In The Albozero case, [lxvii] a “formalistic approach” was adopted by the Court of Appeal. [lxviii] In this case, the dispute was related to the opportunity to sue for loss a subsidiary of the group. The Court of Appeal affirmed that each company in the group was considered a separate entity:

“possessed of separate legal rights and liabilities so that the rights of one company in a group cannot be exercised by another company in that group even though the ultimate benefit of the exercise of those rights would ensure beneficially to the same person or corporate body irrespective of the person or body in whom those rights were vested in the law”. [lxix]

Therefore in this case it is considered that a group of companies has to be seen as separate entities. Thus it was accepted the idea to deem a group of companies as one person.

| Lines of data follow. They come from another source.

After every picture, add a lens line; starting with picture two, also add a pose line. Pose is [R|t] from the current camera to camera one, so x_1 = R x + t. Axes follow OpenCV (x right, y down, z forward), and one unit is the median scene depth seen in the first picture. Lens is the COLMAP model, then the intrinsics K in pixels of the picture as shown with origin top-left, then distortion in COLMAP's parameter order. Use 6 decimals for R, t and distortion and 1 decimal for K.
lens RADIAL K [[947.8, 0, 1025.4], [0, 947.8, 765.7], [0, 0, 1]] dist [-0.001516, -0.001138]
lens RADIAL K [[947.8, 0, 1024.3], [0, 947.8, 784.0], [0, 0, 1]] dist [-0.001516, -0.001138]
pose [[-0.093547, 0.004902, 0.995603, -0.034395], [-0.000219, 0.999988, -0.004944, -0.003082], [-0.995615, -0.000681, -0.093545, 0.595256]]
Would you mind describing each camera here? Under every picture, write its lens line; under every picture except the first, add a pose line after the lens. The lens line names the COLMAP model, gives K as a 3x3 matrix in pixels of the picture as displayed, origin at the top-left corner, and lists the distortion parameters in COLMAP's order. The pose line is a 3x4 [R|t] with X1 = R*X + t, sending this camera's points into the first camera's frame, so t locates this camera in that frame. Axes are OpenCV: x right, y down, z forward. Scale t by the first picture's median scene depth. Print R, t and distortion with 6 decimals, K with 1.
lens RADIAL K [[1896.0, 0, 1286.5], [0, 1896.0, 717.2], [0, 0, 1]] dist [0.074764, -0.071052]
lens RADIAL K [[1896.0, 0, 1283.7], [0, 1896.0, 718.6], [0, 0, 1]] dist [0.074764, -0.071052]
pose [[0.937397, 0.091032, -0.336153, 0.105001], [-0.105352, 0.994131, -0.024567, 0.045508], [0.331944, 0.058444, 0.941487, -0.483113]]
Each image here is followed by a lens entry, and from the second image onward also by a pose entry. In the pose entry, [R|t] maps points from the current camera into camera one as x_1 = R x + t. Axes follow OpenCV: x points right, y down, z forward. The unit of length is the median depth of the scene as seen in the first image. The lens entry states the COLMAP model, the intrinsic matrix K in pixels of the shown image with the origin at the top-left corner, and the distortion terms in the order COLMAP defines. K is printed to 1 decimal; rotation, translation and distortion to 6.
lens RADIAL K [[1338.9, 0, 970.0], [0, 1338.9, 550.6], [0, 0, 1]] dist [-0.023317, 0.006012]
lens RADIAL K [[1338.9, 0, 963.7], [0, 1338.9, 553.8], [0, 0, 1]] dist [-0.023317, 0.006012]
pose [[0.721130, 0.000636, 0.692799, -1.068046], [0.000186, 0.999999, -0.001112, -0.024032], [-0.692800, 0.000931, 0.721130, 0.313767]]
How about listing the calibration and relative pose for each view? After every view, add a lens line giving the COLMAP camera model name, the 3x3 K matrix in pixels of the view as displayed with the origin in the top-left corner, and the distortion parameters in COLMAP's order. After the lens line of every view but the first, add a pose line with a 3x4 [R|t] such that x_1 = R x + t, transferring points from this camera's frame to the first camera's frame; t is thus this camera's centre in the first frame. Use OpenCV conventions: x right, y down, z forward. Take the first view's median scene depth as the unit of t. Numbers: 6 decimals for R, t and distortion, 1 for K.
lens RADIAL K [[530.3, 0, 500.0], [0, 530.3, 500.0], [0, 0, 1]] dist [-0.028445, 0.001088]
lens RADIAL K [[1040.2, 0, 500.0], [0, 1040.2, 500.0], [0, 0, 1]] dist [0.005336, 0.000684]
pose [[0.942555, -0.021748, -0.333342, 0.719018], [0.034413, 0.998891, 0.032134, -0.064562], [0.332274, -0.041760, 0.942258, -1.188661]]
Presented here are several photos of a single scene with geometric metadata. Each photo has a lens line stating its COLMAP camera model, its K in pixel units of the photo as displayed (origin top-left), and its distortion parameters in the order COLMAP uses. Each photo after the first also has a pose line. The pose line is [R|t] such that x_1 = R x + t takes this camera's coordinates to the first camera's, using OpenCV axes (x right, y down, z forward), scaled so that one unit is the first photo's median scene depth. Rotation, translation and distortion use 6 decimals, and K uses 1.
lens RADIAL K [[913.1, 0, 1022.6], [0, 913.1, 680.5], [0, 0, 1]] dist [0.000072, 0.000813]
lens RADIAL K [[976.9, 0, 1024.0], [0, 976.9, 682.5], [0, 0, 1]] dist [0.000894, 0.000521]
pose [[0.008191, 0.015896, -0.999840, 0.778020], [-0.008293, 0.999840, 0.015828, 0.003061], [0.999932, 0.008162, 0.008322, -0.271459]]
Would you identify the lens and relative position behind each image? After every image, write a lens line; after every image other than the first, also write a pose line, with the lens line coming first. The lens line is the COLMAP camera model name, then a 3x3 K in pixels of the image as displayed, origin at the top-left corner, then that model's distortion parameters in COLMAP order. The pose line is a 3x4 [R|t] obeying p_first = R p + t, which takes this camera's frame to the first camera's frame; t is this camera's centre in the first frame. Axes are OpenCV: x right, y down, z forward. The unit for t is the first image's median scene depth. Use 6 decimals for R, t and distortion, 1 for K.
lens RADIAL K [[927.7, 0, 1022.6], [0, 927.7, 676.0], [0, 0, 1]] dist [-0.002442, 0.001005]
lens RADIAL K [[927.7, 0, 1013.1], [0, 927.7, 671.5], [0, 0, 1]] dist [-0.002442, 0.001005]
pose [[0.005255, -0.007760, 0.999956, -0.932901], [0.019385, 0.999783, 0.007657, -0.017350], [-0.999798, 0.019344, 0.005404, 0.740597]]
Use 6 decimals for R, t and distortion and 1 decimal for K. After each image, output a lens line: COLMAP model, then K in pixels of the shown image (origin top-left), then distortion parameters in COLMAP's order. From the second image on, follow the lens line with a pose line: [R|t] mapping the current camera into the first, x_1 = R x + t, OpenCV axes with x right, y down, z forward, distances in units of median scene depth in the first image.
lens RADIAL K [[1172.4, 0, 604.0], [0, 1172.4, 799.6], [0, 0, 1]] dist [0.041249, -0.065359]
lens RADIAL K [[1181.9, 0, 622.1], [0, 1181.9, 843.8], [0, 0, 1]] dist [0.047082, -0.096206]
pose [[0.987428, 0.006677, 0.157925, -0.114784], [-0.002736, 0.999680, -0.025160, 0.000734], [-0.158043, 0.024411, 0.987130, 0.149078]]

However, later on this approach was dismissed by the Court of Appeal in DHN Food Distributors Ltd v Tower Hamlets London Borough Concil. [lxx] On different manner, the Court identified the group of companies as one company. Avoiding the details of the case, what is important to highlight is the concept that the Court accepted. According to Lord Denning MR, the subsidiaries were “bound hand and foot to the parent company” and therefore they had to do only what the parent company said. [lxxi] In addition he added that the group of three companies was virtually similar to a partnership and hence they were partners. [lxxii] Therefore, he concluded that this group of three companies for the purpose object of the judgment, which was the right of compensation for disturbance, had to be considered as one, and in the same manner the parent company has to be regarded as that one. [lxxiii] Thus, the parent company was entitled to exercise its right of compensation. [lxxiv] It follows that in this case it was pierced the veil of incorporation on the ground of the specific facts related with it. In fact, this consideration has been stressed by Goff LJ that claimed:

“I would not at this juncture accept that in every case where one has a group of companies one is entitled to pierce the veil, but in this case the two subsidiaries were both wholly owned; further, they had no separate business operations whatsoever”.